Dans un communiqué publié dimanche, l’organisation régionale a déclaré que cette mesure constituait une violation flagrante du droit international et pourrait avoir de graves répercussions sur la paix et la sécurité régionales et internationales.
Il a également appelé la communauté internationale à faire pression sur Israël pour qu'il mette fin à ses actions illégales sur les lieux saints de Jérusalem et respecte la liberté de culte.
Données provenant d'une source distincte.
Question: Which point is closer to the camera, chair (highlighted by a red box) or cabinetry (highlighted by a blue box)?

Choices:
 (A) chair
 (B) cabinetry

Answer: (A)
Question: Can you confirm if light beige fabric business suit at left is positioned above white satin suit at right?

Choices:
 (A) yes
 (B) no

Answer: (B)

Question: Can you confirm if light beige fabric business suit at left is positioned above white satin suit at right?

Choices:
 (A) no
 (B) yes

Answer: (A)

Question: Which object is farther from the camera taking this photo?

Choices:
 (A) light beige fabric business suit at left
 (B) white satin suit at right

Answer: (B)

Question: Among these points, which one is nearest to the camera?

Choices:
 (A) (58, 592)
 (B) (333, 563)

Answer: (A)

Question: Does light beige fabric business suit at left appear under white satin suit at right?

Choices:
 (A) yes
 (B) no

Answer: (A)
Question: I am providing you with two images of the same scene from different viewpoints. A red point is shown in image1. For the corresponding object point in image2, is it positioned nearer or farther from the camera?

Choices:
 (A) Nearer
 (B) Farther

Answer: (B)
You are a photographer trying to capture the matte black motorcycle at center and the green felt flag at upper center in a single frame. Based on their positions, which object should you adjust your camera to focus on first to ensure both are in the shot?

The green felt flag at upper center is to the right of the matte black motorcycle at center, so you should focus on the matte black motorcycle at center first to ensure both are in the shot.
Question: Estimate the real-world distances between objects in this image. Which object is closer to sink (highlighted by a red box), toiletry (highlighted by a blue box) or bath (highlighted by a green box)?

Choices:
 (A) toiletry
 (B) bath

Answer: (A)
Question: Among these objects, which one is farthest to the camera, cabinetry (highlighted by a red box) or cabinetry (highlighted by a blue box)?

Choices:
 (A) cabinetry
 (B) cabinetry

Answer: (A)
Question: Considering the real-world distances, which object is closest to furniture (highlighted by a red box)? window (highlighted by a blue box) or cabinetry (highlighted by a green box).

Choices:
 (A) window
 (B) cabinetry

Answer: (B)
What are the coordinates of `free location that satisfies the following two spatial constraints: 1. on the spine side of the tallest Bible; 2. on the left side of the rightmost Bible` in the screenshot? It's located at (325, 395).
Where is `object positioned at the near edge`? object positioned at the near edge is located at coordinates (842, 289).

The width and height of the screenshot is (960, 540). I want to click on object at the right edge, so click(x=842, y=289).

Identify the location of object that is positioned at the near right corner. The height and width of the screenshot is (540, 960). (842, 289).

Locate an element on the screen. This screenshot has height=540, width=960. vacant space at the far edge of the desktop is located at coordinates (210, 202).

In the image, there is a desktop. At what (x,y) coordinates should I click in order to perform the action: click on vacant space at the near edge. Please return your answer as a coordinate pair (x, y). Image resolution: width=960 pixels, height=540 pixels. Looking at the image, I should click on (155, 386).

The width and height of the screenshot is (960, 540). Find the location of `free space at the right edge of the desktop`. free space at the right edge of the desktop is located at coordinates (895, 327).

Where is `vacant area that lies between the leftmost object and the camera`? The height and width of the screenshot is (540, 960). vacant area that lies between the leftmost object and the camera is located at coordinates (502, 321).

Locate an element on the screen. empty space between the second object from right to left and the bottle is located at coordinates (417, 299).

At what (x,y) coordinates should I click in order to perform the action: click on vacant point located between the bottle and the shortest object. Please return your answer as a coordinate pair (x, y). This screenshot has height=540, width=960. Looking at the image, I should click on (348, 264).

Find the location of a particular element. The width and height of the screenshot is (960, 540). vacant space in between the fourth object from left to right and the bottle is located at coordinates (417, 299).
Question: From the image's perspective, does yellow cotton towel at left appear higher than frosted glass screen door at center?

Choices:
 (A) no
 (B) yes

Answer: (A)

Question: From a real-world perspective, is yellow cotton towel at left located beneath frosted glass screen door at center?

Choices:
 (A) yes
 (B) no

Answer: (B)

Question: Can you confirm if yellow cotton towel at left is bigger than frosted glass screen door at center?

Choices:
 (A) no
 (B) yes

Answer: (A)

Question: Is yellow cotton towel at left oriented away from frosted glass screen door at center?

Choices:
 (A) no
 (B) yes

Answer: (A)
Cette déclaration intervient alors qu'Israël maintient la mosquée Al-Aqsa, à Jérusalem-Est occupée, fermée depuis le début de la guerre israélo-américaine contre l'Iran le 28 février, tout en n'autorisant qu'une cinquantaine de fidèles à prier à la mosquée Ibrahimi, en Cisjordanie occupée.
“Liberté de culte”
Des responsables palestiniens ont déclaré que les restrictions israéliennes imposées à la prière à la mosquée Al-Aqsa à Jérusalem et à la mosquée Ibrahimi à Hébron “violent la liberté de culte” et visent à asseoir le contrôle d'Israël sur ces deux lieux saints.
Israël a divisé la mosquée Ibrahimi en 1994, attribuant environ 63 % du site aux fidèles juifs et 37 % aux musulmans, à la suite dumassacre perpétré par des colons le 25 février de la même année, qui a coûté la vie à 29 fidèles musulmans.
La mosquée est normalement ouverte aux fidèles musulmans seulement dix jours par an, notamment les vendredis du Ramadan, la Nuit du destin (Laylat al-Qadr), l'Aïd al-Fitr, l'Aïd al-Adha, Isra et Mi'raj, l'anniversaire du prophète Mahomet et le Nouvel An islamique.
Durant les derniers jours du Ramadan, la mosquée est généralement bondée de fidèles et est ouverte aux musulmans la 27e nuit du Ramadan et pendant l'Aïd. La mosquée Ibrahimi est située dans la vieille ville d'Hébron, une zone sous contrôle israélien total.